Significant amendments to the Immigration and Refugee Protection Act Regulations have been made that will impact the availability of work permit renewals for foreign workers. The amendments will take effect on April 1, 2011.

temporary foreign worker program

With limited exceptions, an employer must first obtain a Labour Market Opinion (“LMO”) from Human Resources and Skills Development Canada (“HRSDC”) in order for a foreign worker to receive a work permit in Canada. In order to obtain an LMO, an employer must demonstrate that: (a) it has attempted to recruit Canadian citizens or permanent residents (or satisfy HRSDC that recruitment efforts would be fruitless as there is no one in Canada who could perform the work because of the skills or experience required), (b) that there is no labour dispute in process, and (c) the foreign worker will be paid the prevailing wage rate for the occupation and that working conditions will meet “generally accepted Canadian standards”.

Once a favourable LMO is obtained, the foreign worker can apply to Citizenship and Immigration Canada for a work permit.

highlights of the changes

maximum cumulative work period of four years

The amendments limit a foreign worker to a maximum of four years of work in Canada before being required to either leave or obtain permanent residence status. If the foreign worker leaves, there is a four-year waiting period before he or she can be granted another work permit. It is important to note that the four-year limitation period does not apply to employees who obtain work permits through an exception to the LMO process, such as intra-company transferees or NAFTA professionals. Those workers will remain subject to the term limitations established under the applicable category (e.g. seven years for managerial intra-company transferees).

An individual’s employment while studying in Canada as an international student does not count towards the four-year period. The four-year limitation also does not apply to work performed before April 1, 2011, so foreign workers in Canada will be able to stay in Canada for a further four years after April 1, 2011 (assuming HRSDC issues a new LMO to permit the worker to renew his or her work permit).

two year prohibition on offending employers

Any employer who fails to meet its commitments to foreign workers with respect to wages, working conditions or occupation type will be unable to access the Temporary Foreign Worker Program for a two year period. In addition, Citizenship and Immigration Canada will maintain a public list on its website of the names and addresses of employers who have failed to fulfill their commitments to foreign workers. Temporary foreign workers may not enter into or renew employment with an employer listed on the blacklist for a period of two years.

However, the amendments provide that an employer can raise a number of justifications to avoid this consequence, including changes in the law, changes to collective agreements, dramatic changes in economic conditions and good faith or unintentional errors made by the employer.
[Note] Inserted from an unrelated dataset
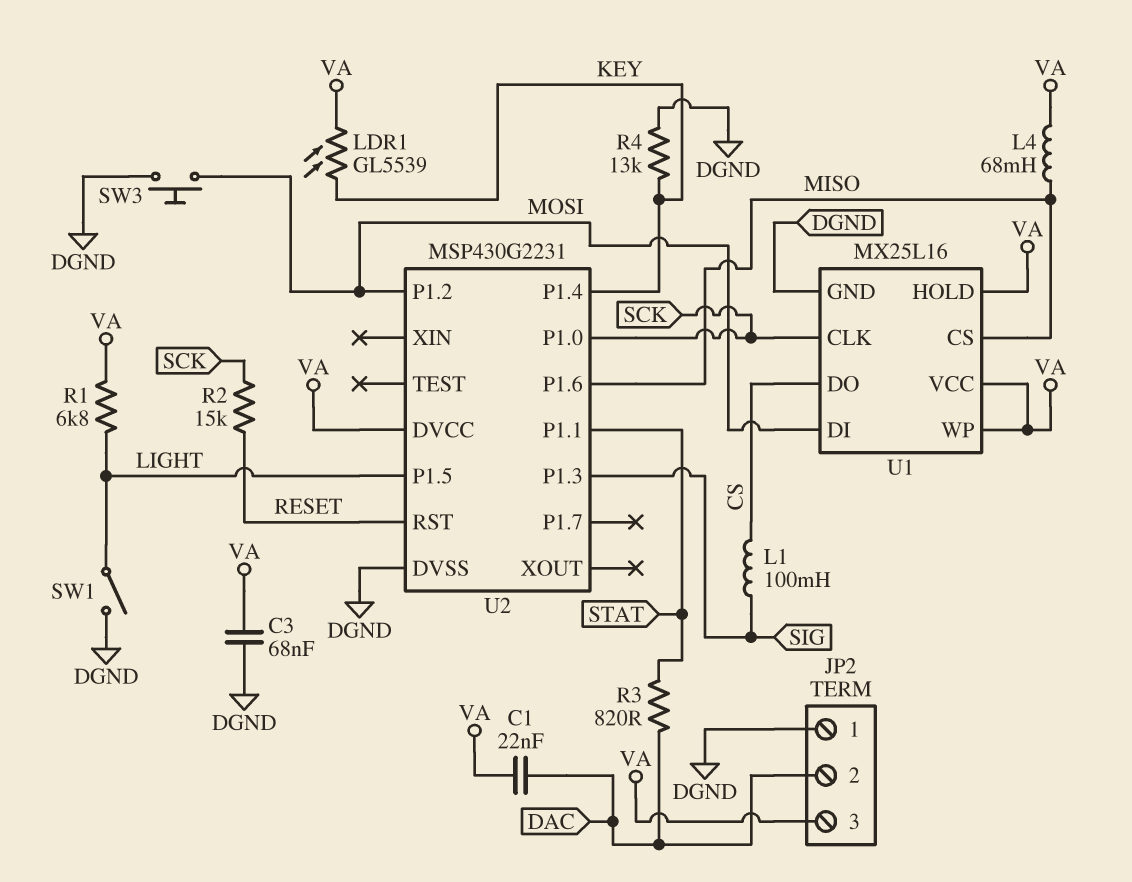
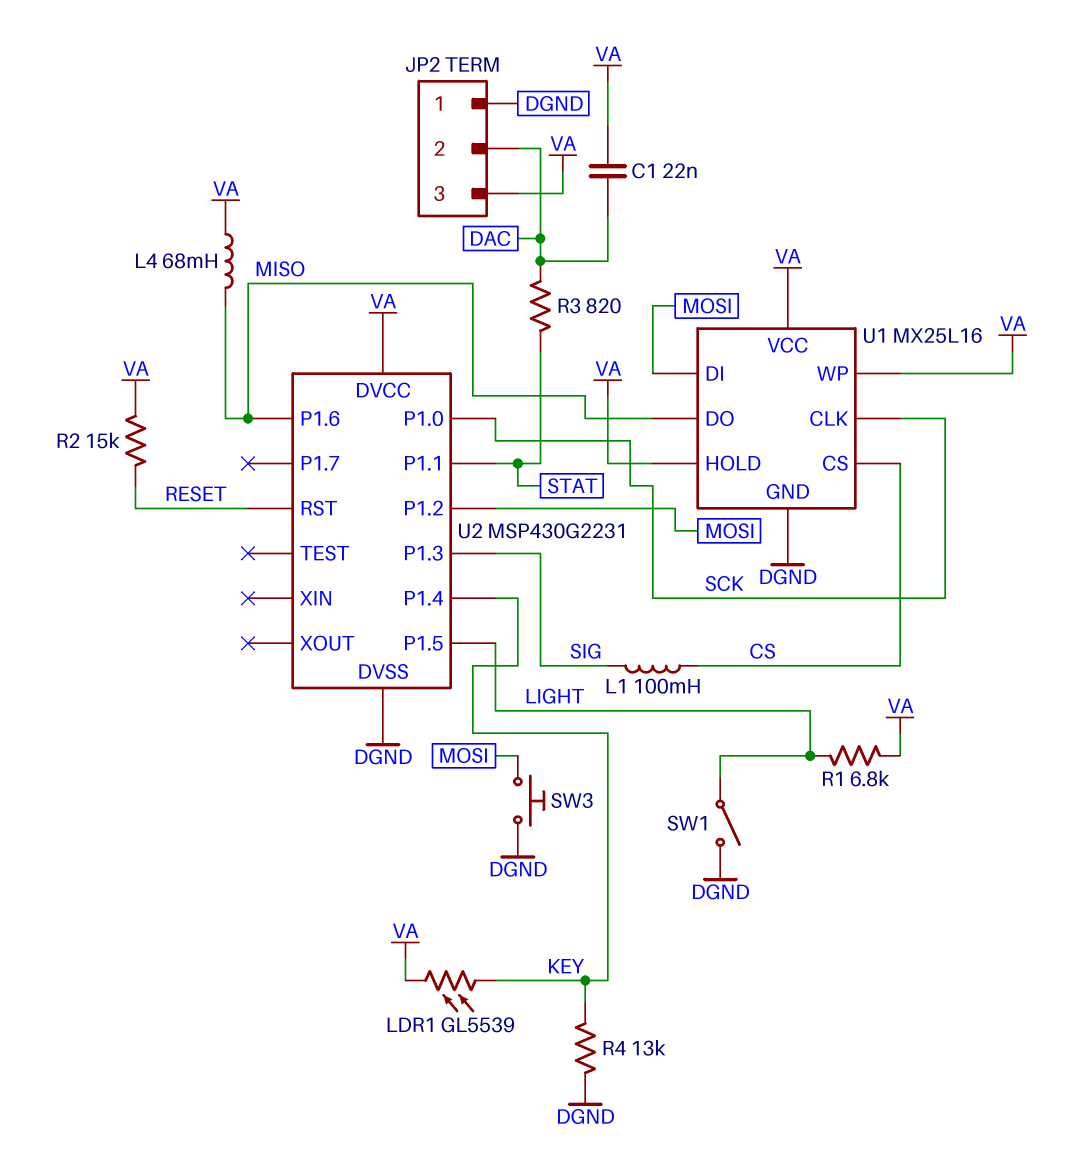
C3: 68nF (DGND, VA) -> none
R2: 15k (RESET, SCK) -> 15k (RESET, VA)
U1 pin CS: MISO -> CS
U1 pin DO: CS -> MISO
what the changes mean for employers

An employer who must obtain an LMO in order to hire a foreign worker must be aware of the time limits and have a succession plan in place before the eligibility period expires. An employer will also need to consider whether it will assist an employee in obtaining permanent residence in order to stay in Canada. A foreign worker may expect that the employer will offer to assist the employee in securing permanent residence. We recommend that an employer make it clear at the beginning of the relationship through a written employment agreement what assistance the employer is prepared to provide. In addition, the employment agreement should address what will happen if the employee is unable to obtain permanent residence (or chooses not to) when the four-year period is reached.